Voilà, messieurs, l'explication naturelle et logique de ces distributions d’argent dont on fait tant de tapage.
La pièce de monnaie donnée et reçue était non seulement dans l'intention de celui qui donnait, mais aussi dans l'intention de celui qui recevait, une légère indemnité de déplacement ; rien de plus.
Lisez l'enquête sans prévention et vous serez convaincus que tout le monde pensait de même sur ce point, ceux qui donnaient et ceux qui recevaient. Un témoin notamment dit :
« On ne faisait pas le moindre scrupule de recevoir cette indemnité, parce que, dit-il, c'est une vieille habitude dans notre contrée, de rembourser ainsi aux électeurs leurs frais de voyage et leurs dépenses de nourriture. »
C'est donc une vieille habitude de donner une espèce d'indemnité aux électeurs. Cela n'existe pas seulement à Louvain, cela existe dans presque tous les arrondissements du pays. Soyons de bon compte, cet usage existe pour ainsi dire partout ; il n'y a que la forme qui varie ; l'indemnité, sous une forme ou sous une autre, est une chose presque générale.
Un bourgmestre qui semble appartenir au parti libéral puisqu'il avoue lui-même que ce n'est qu'à grand-peine qu'il a obtenu de 3 ou 4 électeurs de sa commune, qu'ils consentissent à substituer sur leurs bulletins les noms de MM. de Luesemans, d’Udekem et Gouppy, aux noms de leurs concurrents.
Eh bien, messieurs, ce bourgmestre déclare néanmoins avec une louable franchise qu'aucun électeur n'a contracté l'engagement de voter pour les candidats catholiques, à cause de l'argent reçu, et qu'on ne leur a pas fait prendre un pareil engagement. Voilà une déclaration positive, déclaration donnée par un de nos adversaires, par un homme qui, en sa qualité de bourgmestre, est parfaitement à même de savoir ce qui se passe dans sa commune.
« Eh bien, l'argent reçu, dit-il, n'a exercé aucune influence sur le vote des électeurs de la commune ; on ne leur a fait contracter par là même aucune espèce d'engagement. » C’est-à-dire que l'électeur est resté complètement libre de voter pour les candidats de son choix.
Un fait, messieurs, relevé par l'honorable M. De Fré et dans lequel il semble un peu se complaire, c'est que le soir de l'élection, dans un cabaret à Campenhout, certains électeurs (il n'en dit pas le nom) à qui il restait encore probablement quelques centimes sur leur indemnité, ont commandé de la bière, en s’écriant : « L'argent donné doit être dépensé tout entier. »
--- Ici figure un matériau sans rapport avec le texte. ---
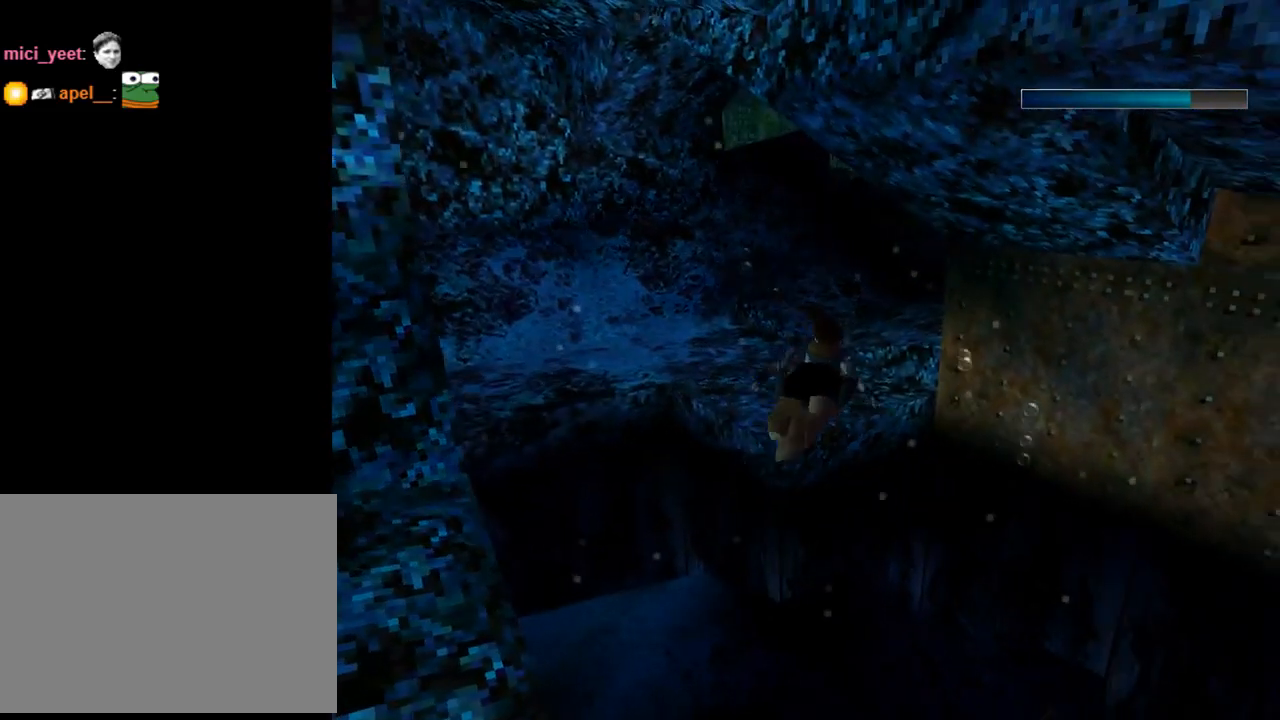
{"buttons": ["SQUARE", "DPAD_RIGHT"], "left_stick": "center", "events": [[100, "DPAD_RIGHT", "down"], [267, "DPAD_RIGHT", "up"], [467, "DPAD_RIGHT", "down"]]}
Si tous ces propos de cabaret étaient vrais, s'ils étaient dignes de figuier dans un débat sérieux, je me demande quelle serait la conséquence logique et rationnelle à tirer de ces propos ; c'est évidemment que dans l'opinion de ces gens-là c'était une indemnité qu'on leur avait donnée. L'argent donné comme indemnité devait ce jour-là être dépensé tout entier.
Je ne sais pas non plus quelle preuve l'honorable rapporteur a entendu tirer d'un autre fait qu'il raconte en ces termes :
« M. Mertens, de Montaigu, est transporté gratis, il a un bon dîner, une bonne bouteille et une bonne pièce ; il fait éclater sa joie à Weyenberg. Un jour d’élection est pour lui un jour de fête, etle bonheur le trouble au point qu'il dépose dans l’urne, au lieu d'un bulletin catholique, une commande de sabots. » (Interruption.)
C'est l'observation que j'allais faire moi-même. Evidemment cette commande de sabots n’a pas fait pencher la balance en faveur de nos honorables adversaires ; elle n'a pas été nuisible non plus aux candidats du parti libéral.
Mais outre qu'il n'y ait rien de vrai dans tout cela, que le fait en lui-même soit controuvé et inexact, l'honorable M. De Fré a fait un roman, car cet électeur a voté avant d'avoir pris son bon dîner et sa bonne bouteille, et au moment du vote, il était encore à jeun.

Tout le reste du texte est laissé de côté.